Frío
Lo que más extraña es el calor: el calor de las caricias, el calor de los besos, el calor de los cuerpos. El resto, la oscuridad, los gusanos, los insectos, la estrechez, la forzada inmovilidad, lo encuentra soportable pero el frío, sobre todo el intenso frío de su propio cuerpo, la ausencia de calor, de la ternura blanda de la carne viva y cálida... Si no fuera por eso, Marina sería feliz estando muerta.
Espía
En la minúscula habitación, el espía, nervioso, entrecerraba los ojos en un vano intento de proteger sus ojos de la intensa luz que iluminaba su rostro.
-Antes de nada permítame felicitarle -decía en ese momento la voz profunda proveniente de más allá de la luz-. No cabe duda de que su plan fue profundamente meditado, su estrategia casi perfecta y su disfraz, excelente. Se nota que su organización ha pasado mucho tiempo trabajando en este proyecto. A pesar de su fracaso debería usted sentirse orgulloso. Lamentablemente no tuvo usted en cuenta un par de pequeños detalles. ¿Quiere saber cuáles son? -desde el otro lado de la luz surgió una nube de humo gris, el espía se removió inquieto y se encogió de hombros, incómodo.
Tras un ligero carraspeo, la voz continuó del otro lado de la deslumbrante luz:
-Su primer fallo fue olvidar que el Jefe lo sabe todo y cuando digo todo me refiero a que sabe hasta el color de sus calzoncillos y, por supuesto, hasta el menor de sus pensamientos. Su segundo fue mucho más banal aún, un detalle mínimo en el que no se le ocurrió pensar porque nunca ha estado entre nosotros, un fallo que podría haber evitado con un buen baño antes de venir. Y es que, verá, los ángeles no huelen a azufre.
La sombra
Era una sombra, una sombra vaga y gris acurrucada contra la pared del sucio edificio. Encogida, envuelta en varias capas de mugrienta tela, tiritando a ratos, mirando al suelo siempre, pasaba el día. Un pañuelo amarillento recogía las pocas monedas que los transeúntes dejaban caer.

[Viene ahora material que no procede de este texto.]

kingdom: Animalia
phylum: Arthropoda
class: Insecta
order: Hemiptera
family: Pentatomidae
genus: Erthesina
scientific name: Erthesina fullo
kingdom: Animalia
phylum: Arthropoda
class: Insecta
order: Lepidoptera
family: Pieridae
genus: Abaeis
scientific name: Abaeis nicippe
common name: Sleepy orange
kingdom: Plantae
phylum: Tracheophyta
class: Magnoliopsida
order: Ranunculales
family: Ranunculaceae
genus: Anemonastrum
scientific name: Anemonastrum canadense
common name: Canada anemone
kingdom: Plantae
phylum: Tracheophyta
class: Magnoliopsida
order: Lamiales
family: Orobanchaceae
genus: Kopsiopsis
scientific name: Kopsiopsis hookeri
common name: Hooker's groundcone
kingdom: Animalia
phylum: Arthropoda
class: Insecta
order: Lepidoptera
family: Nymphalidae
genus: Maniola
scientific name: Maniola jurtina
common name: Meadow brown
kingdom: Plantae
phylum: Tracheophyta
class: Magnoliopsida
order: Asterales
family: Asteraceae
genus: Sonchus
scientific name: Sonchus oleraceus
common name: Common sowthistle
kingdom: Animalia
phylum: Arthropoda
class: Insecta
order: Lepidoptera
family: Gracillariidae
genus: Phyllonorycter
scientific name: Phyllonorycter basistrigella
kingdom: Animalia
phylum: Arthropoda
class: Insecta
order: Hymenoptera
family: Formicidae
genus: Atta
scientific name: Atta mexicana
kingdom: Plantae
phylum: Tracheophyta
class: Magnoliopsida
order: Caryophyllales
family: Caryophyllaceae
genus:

La sombra no hablaba, no gemía, no se movía, tan mimetizada con la pared que sólo el pañuelo sobre la acera revelaba su presencia. La gente no quería verla y ella ponía todo su empeño en complacerlos.
Tan buena llegó a ser en pasar desapercibida, que cuando murió nadie se percató de su muerte y las monedas, escasas, lentas, siguieron cayendo sobre el mugriento pañuelo.